**EXERCISE REQUIREMENTS**
Arrange the text lines from every item below as one numbered list, skipping blank lines. Leave the pictures out of your answer.

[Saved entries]

# # # # # # #

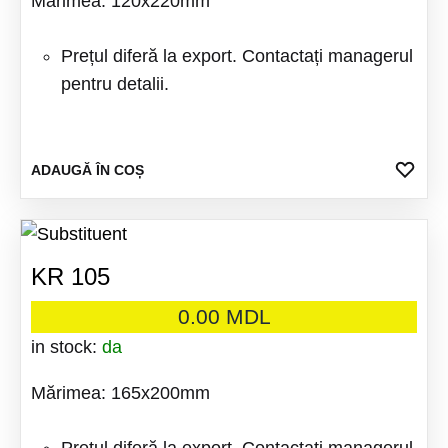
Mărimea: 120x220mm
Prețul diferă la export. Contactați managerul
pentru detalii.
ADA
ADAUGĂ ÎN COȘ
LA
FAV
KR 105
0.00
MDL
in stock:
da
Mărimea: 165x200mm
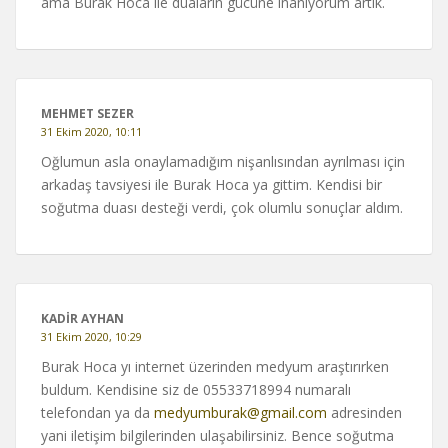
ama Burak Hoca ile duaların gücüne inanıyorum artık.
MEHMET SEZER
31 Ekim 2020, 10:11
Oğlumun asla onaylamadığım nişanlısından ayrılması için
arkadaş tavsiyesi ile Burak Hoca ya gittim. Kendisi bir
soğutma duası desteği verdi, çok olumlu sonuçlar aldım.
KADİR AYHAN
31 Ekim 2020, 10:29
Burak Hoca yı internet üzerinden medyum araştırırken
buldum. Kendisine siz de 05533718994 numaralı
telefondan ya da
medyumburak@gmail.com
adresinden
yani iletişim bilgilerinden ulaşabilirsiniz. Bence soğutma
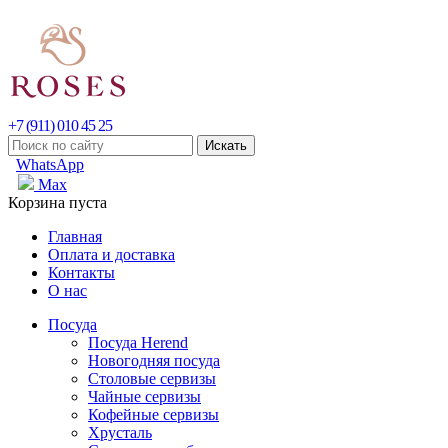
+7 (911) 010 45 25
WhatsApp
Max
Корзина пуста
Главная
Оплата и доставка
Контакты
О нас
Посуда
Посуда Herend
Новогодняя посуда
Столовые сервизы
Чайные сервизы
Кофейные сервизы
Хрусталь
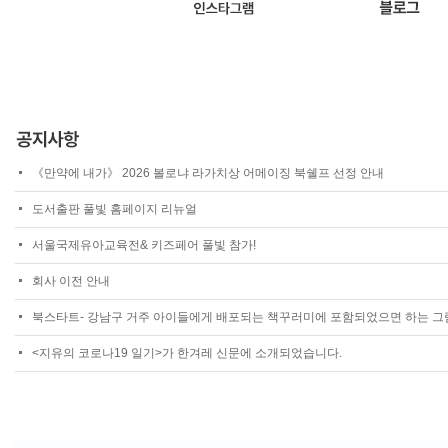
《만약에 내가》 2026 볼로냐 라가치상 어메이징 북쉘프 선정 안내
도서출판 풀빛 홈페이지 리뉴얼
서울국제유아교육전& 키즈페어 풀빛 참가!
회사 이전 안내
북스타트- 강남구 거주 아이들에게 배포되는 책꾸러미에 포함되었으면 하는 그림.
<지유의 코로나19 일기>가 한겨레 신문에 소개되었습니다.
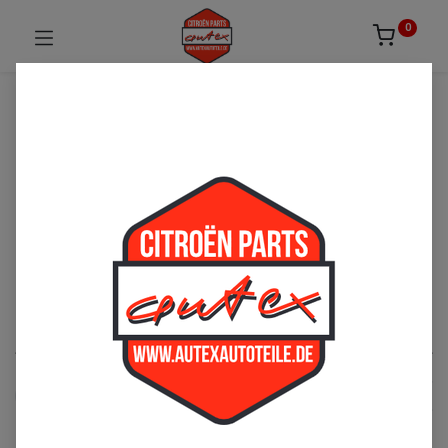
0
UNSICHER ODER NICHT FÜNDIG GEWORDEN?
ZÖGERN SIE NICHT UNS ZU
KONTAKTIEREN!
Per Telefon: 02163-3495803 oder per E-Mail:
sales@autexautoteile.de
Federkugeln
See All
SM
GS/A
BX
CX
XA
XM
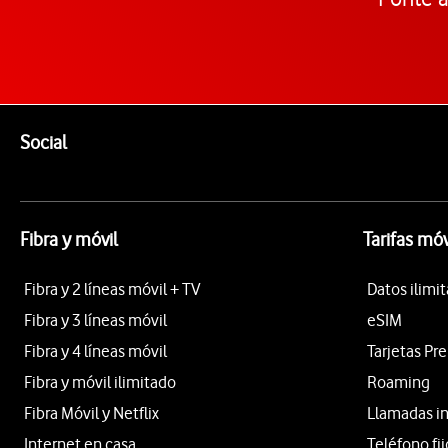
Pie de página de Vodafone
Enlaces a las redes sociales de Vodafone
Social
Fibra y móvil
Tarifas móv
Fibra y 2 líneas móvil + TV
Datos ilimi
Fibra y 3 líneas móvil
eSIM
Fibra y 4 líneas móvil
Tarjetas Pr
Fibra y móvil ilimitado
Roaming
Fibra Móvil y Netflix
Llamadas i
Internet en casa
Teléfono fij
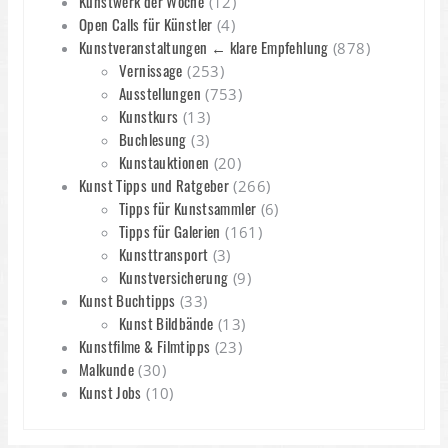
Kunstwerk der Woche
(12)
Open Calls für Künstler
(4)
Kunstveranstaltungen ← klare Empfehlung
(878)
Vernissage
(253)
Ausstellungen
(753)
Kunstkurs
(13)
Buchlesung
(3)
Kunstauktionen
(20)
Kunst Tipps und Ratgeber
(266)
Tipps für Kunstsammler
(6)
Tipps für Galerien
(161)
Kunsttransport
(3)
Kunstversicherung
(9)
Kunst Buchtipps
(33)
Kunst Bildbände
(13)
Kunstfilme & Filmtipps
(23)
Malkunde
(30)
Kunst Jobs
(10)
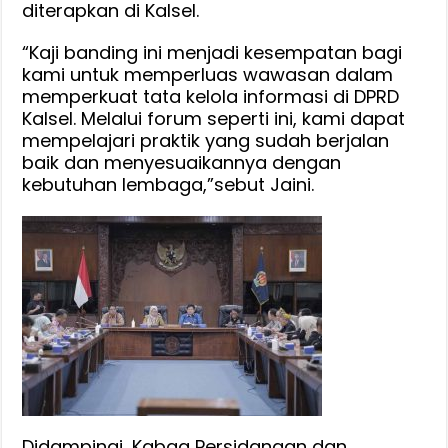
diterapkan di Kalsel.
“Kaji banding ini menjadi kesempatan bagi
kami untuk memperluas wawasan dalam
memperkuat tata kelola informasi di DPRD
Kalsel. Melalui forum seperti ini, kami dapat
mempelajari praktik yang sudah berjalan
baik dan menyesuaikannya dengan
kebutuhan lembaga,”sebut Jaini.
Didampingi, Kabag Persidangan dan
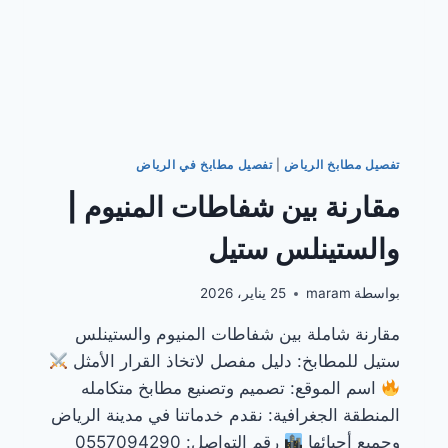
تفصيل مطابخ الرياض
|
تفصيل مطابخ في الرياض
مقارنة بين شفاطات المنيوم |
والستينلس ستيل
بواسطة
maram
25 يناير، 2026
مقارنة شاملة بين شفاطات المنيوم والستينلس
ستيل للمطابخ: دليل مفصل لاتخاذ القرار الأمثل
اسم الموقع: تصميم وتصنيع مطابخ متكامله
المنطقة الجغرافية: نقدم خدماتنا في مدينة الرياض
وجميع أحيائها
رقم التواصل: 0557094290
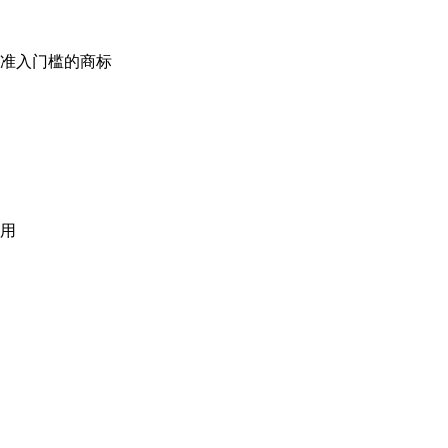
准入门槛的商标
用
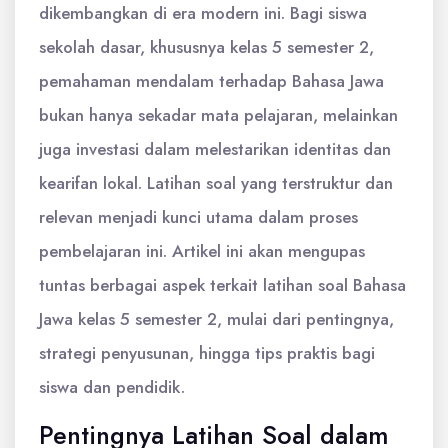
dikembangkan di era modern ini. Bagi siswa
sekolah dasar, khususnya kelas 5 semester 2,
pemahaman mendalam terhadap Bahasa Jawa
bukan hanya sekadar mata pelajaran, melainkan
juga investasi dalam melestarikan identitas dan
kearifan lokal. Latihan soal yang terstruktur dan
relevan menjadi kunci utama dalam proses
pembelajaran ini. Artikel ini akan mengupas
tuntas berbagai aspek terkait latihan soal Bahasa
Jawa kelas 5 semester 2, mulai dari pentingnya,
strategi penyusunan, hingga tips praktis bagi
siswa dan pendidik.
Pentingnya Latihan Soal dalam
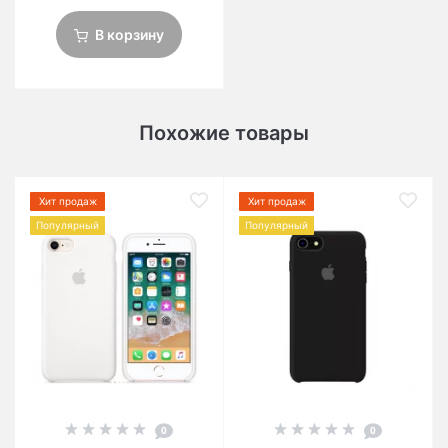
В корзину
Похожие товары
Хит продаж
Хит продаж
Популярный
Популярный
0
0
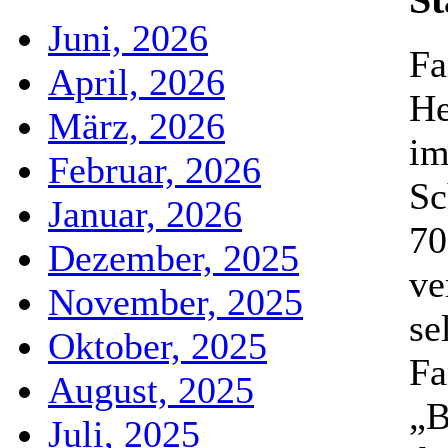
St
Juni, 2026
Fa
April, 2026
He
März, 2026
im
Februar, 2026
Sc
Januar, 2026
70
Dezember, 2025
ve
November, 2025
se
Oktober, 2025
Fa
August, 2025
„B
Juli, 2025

# # # # # # #

**YOUR RESPONSE**
1. Mărimea: 120x220mm
2. Prețul diferă la export. Contactați managerul
3. pentru detalii.
4. ADA
5. ADAUGĂ ÎN COȘ
6. LA
7. FAV
8. KR 105
9. 0.00
10. MDL
11. in stock:
12. da
13. Mărimea: 165x200mm
14. ama Burak Hoca ile duaların gücüne inanıyorum artık.
15. MEHMET SEZER
16. 31 Ekim 2020, 10:11
17. Oğlumun asla onaylamadığım nişanlısından ayrılması için
18. arkadaş tavsiyesi ile Burak Hoca ya gittim. Kendisi bir
19. soğutma duası desteği verdi, çok olumlu sonuçlar aldım.
20. KADİR AYHAN
21. 31 Ekim 2020, 10:29
22. Burak Hoca yı internet üzerinden medyum araştırırken
23. buldum. Kendisine siz de 05533718994 numaralı
24. telefondan ya da
25. medyumburak@gmail.com
26. adresinden
27. yani iletişim bilgilerinden ulaşabilirsiniz. Bence soğutma
28. +7 (911) 010 45 25
29. WhatsApp
30. Max
31. Корзина пуста
32. Главная
33. Оплата и доставка
34. Контакты
35. О нас
36. Посуда
37. Посуда Herend
38. Новогодняя посуда
39. Столовые сервизы
40. Чайные сервизы
41. Кофейные сервизы
42. Хрусталь
43. 《만약에 내가》 2026 볼로냐 라가치상 어메이징 북쉘프 선정 안내
44. 도서출판 풀빛 홈페이지 리뉴얼
45. 서울국제유아교육전& 키즈페어 풀빛 참가!
46. 회사 이전 안내
47. 북스타트- 강남구 거주 아이들에게 배포되는 책꾸러미에 포함되었으면 하는 그림.
48. <지유의 코로나19 일기>가 한겨레 신문에 소개되었습니다.
49. 0
50. UNSICHER ODER NICHT FÜNDIG GEWORDEN?
51. ZÖGERN SIE NICHT UNS ZU
52. KONTAKTIEREN!
53. Per Telefon: 02163-3495803 oder per E-Mail:
54. sales@autexautoteile.de
55. Federkugeln
56. See All
57. SM
58. GS/A
59. BX
60. CX
61. XA
62. XM
63. Pie de página de Vodafone
64. Enlaces a las redes sociales de Vodafone
65. Social
66. Fibra y móvil
67. Tarifas móv
68. Fibra y 2 líneas móvil + TV
69. Datos ilimi
70. Fibra y 3 líneas móvil
71. eSIM
72. Fibra y 4 líneas móvil
73. Tarjetas Pr
74. Fibra y móvil ilimitado
75. Roaming
76. Fibra Móvil y Netflix
77. Llamadas i
78. Internet en casa
79. Teléfono fij
80. Kunstwerk der Woche
81. (12)
82. Open Calls für Künstler
83. (4)
84. Kunstveranstaltungen ← klare Empfehlung
85. (878)
86. Vernissage
87. (253)
88. Ausstellungen
89. (753)
90. Kunstkurs
91. (13)
92. Buchlesung
93. (3)
94. Kunstauktionen
95. (20)
96. Kunst Tipps und Ratgeber
97. (266)
98. Tipps für Kunstsammler
99. (6)
100. Tipps für Galerien
101. (161)
102. Kunsttransport
103. (3)
104. Kunstversicherung
105. (9)
106. Kunst Buchtipps
107. (33)
108. Kunst Bildbände
109. (13)
110. Kunstfilme & Filmtipps
111. (23)
112. Malkunde
113. (30)
114. Kunst Jobs
115. (10)
116. diterapkan di Kalsel.
117. “Kaji banding ini menjadi kesempatan bagi
118. kami untuk memperluas wawasan dalam
119. memperkuat tata kelola informasi di DPRD
120. Kalsel. Melalui forum seperti ini, kami dapat
121. mempelajari praktik yang sudah berjalan
122. baik dan menyesuaikannya dengan
123. kebutuhan lembaga,”sebut Jaini.
124. Didampingi, Kabag Persidangan dan
125. تفصيل مطابخ الرياض
126. |
127. تفصيل مطابخ في الرياض
128. مقارنة بين شفاطات المنيوم |
129. والستينلس ستيل
130. بواسطة
131. maram
132. 25 يناير، 2026
133. مقارنة شاملة بين شفاطات المنيوم والستينلس
134. ستيل للمطابخ: دليل مفصل لاتخاذ القرار الأمثل
135. اسم الموقع: تصميم وتصنيع مطابخ متكامله
136. المنطقة الجغرافية: نقدم خدماتنا في مدينة الرياض
137. وجميع أحيائها
138. رقم التواصل: 0557094290
139. 准入门槛的商标
140. 用
141. dikembangkan di era modern ini. Bagi siswa
142. sekolah dasar, khususnya kelas 5 semester 2,
143. pemahaman mendalam terhadap Bahasa Jawa
144. bukan hanya sekadar mata pelajaran, melainkan
145. juga investasi dalam melestarikan identitas dan
146. kearifan lokal. Latihan soal yang terstruktur dan
147. relevan menjadi kunci utama dalam proses
148. pembelajaran ini. Artikel ini akan mengupas
149. tuntas berbagai aspek terkait latihan soal Bahasa
150. Jawa kelas 5 semester 2, mulai dari pentingnya,
151. strategi penyusunan, hingga tips praktis bagi
152. siswa dan pendidik.
153. Pentingnya Latihan Soal dalam
154. В корзину
155. Похожие товары
156. Хит продаж
157. Хит продаж
158. Популярный
159. Популярный
160. 0
161. 0
162. St
163. Juni, 2026
164. Fa
165. April, 2026
166. He
167. März, 2026
168. im
169. Februar, 2026
170. Sc
171. Januar, 2026
172. 70
173. Dezember, 2025
174. ve
175. November, 2025
176. se
177. Oktober, 2025
178. Fa
179. August, 2025
180. „B
181. Juli, 2025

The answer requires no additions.